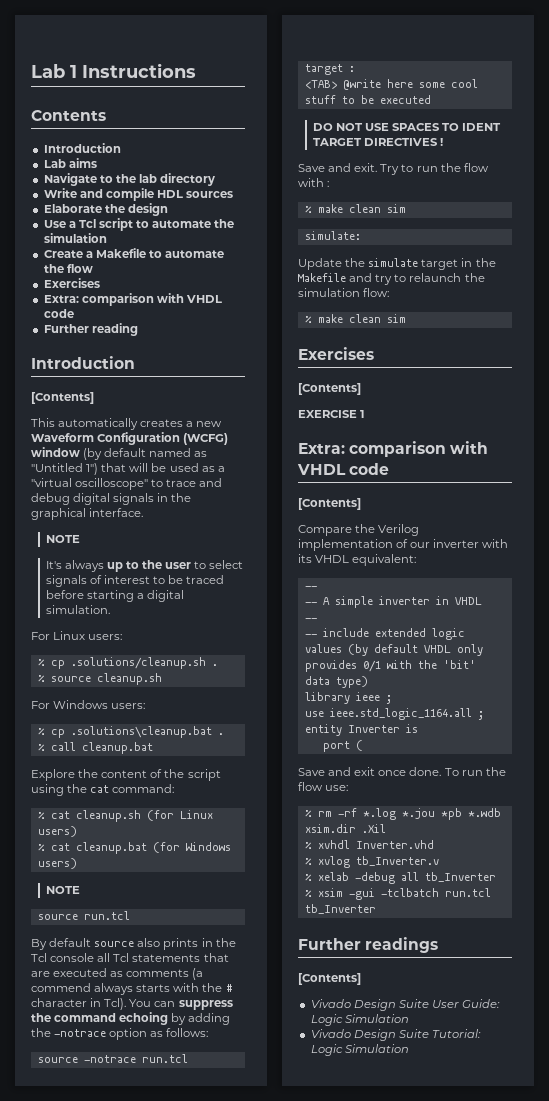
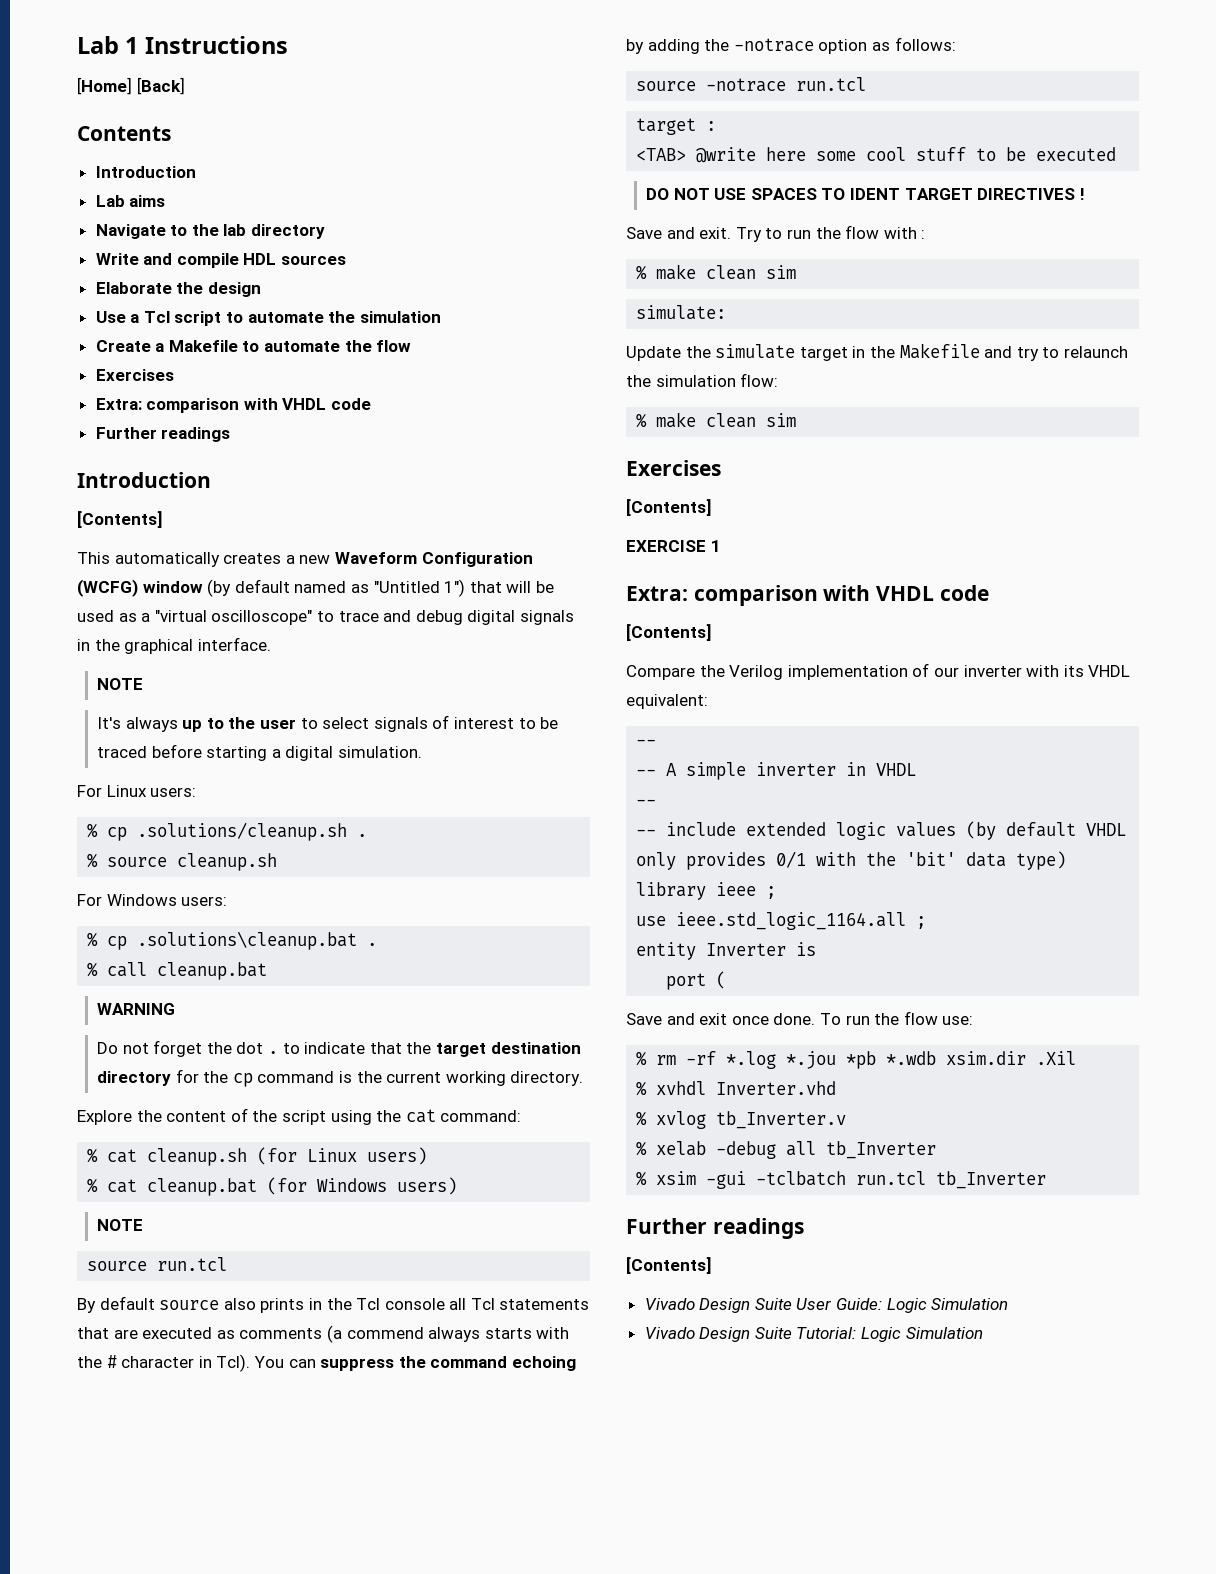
(196, 70) none -> [77,77,185,95] // [Home] [Back]
[91,323,138,336] reading -> [161,427,231,442] readings
(153, 748) none -> [97,1003,176,1015] [97,1040,581,1057] [97,1069,584,1087] // WARNING // Do not forget the dot . to indicate that the target destination directory for the cp command is the current working directory.

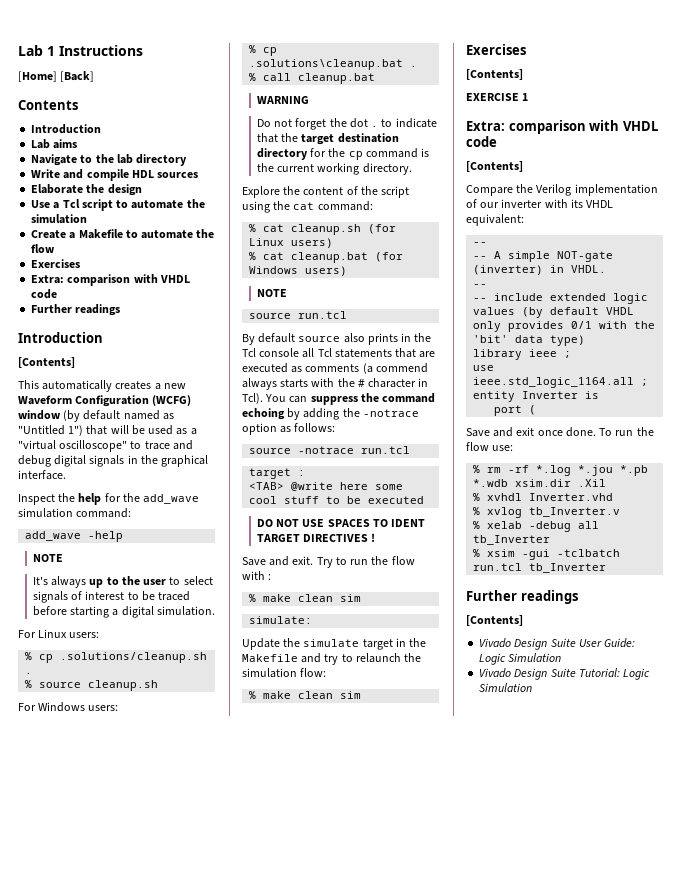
(271, 644) none -> [18,493,200,505] [18,508,132,518] [25,531,124,542] // Inspect the help for the add_wave simulation command: // add_wave -help
[756,762,917,776] inverter in VHDL -> [557,251,614,262] [473,265,607,275] NOT-gate (inverter) in VHDL.
[846,1051,877,1069] *pb -> [620,465,649,476] *.pb

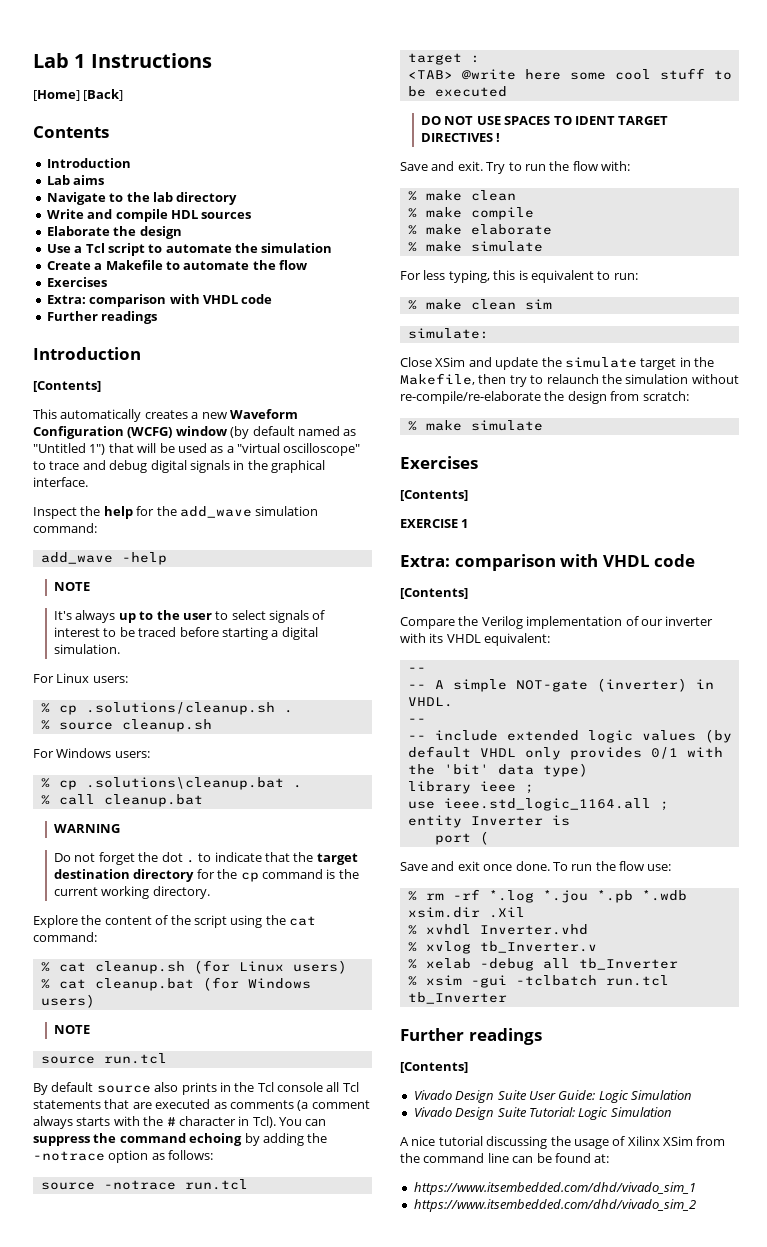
[375,363,428,373] commend -> [311,1100,370,1109] comment
[242,571,272,580] with : -> [601,161,630,171] [407,190,516,201] [407,207,534,220] [407,224,552,235] [407,241,543,252] [400,270,638,283] with: // % make clean // % make compile // % make elaborate // % make simulate // For less typing, this is equivalent to run:
[242,638,280,650] Update -> [400,357,539,370] Close XSim and update
[242,653,322,663] Makefile and -> [400,373,507,385] Makefile, then
[300,668,327,677] [249,691,362,699] flow: // % make clean sim -> [691,374,739,384] [400,391,689,404] [407,420,543,431] without re-compile/re-elaborate the design from scratch: // % make simulate
(533, 687) none -> [400,1136,726,1149] [400,1153,610,1163] [413,1182,696,1195] [413,1199,696,1212] // A nice tutorial discussing the usage of Xilinx XSim from the command line can be found at: // https://www.itsembedded.com/dhd/vivado_sim_1 // https://www.itsembedded.com/dhd/vivado_sim_2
-------------------------
The lines holding the word "from" are the answer. Find them in the entries and copy them.

[300,668,327,677] [249,691,362,699] flow: // % make clean sim -> [691,374,739,384] [400,391,689,404] [407,420,543,431] without re-compile/re-elaborate the design from scratch: // % make simulate
(533, 687) none -> [400,1136,726,1149] [400,1153,610,1163] [413,1182,696,1195] [413,1199,696,1212] // A nice tutorial discussing the usage of Xilinx XSim from the command line can be found at: // https://www.itsembedded.com/dhd/vivado_sim_1 // https://www.itsembedded.com/dhd/vivado_sim_2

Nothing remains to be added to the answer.